IBM is in exclusive talks with J.P. Morgan Chase over a deal that would see the investment and banking company outsource mainframe, midrange, help-desk, and voice-and data-network operations to IBM Global Services, sources say. All told, the agreement could be worth as much as $5 billion.

Deals of such magnitude have been fewer and farther between in recent months, as uncertain business conditions have kept many companies from making major technology commitments. As a result, spending on all IT services this year will grow more slowly than in previous years, according to Gartner. The research company predicts such spending will total $557.5 billion this year, compared to $542.3 billion last year.

MODEST SPENDING RISE CHARTBut the need to cut costs across the board may cause more businesses to pull the trigger on outsourcing or extend contracts if the numbers add up.

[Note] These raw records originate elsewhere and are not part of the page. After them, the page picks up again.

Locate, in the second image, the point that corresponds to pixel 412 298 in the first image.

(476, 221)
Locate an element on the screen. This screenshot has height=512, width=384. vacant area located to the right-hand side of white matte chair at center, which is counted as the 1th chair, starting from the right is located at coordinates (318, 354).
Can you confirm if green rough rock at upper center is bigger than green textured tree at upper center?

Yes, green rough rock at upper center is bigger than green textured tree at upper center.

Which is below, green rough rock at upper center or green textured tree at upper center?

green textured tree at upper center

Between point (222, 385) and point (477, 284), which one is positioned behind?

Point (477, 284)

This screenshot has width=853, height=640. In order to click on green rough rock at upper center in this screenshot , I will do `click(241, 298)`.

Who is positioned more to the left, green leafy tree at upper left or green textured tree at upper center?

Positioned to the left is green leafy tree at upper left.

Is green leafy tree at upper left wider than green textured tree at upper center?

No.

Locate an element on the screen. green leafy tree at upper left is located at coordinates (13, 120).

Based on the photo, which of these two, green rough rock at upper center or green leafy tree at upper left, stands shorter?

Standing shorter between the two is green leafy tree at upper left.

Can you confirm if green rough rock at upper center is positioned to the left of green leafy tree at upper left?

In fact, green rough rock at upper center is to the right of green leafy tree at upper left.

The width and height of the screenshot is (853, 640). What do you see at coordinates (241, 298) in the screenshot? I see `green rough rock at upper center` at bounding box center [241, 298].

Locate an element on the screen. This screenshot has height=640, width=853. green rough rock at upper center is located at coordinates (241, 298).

In a new information Research report on outsourcing, 34% of 700 business-technology professionals say they expect to spend somewhat or significantly more money on outsourced services next year (see "Analyzing The Outsourcers"). Although it canceled what would have been an $8 billion deal with EDS, Procter & Gamble Co. remains committed to the concept. It says it wants to spread its business around to a number of vendors to minimize risk.

Other large companies remain hesitant to let outsiders run key operations. IT executives at Waste Management Inc. say they decided to keep a $750 million systems upgrade in-house to ensure that deployments fit business goals. "The most dangerous thing you can do is build a system and not recognize the impact it's going to have across the company," says Griff Macy, VP of enterprise systems development at Waste Management.

Bank One Corp. kept in-house control over a $500 million systems conversion project that wrapped last week. The company last year said it would hire 600 IT professionals for the project, which included moving 8 million customer accounts onto a single platform. It hired another 600 after it canceled outsourcing contracts. Bank One CIO Austin Adams says that the relatively inexpensive IT labor market argued against outsourcing in the current economic climate. "We've been able to attract a lot of talented people," he says.

Earlier this year, Bank One terminated outsourcing arrangements with IBM and AT&T. A desire to improve the company's internal IT skills development in part drove the decision, Adams says. "That was a priority for us," he says. "The decision to outsource is a function of a lot of variables; it's almost philosophical."

Ultimately, internal politics may sway the decision for or against outsourcing, analyst Andrade says. "Often it depends on the power of the CIO and how much power he's willing to give up."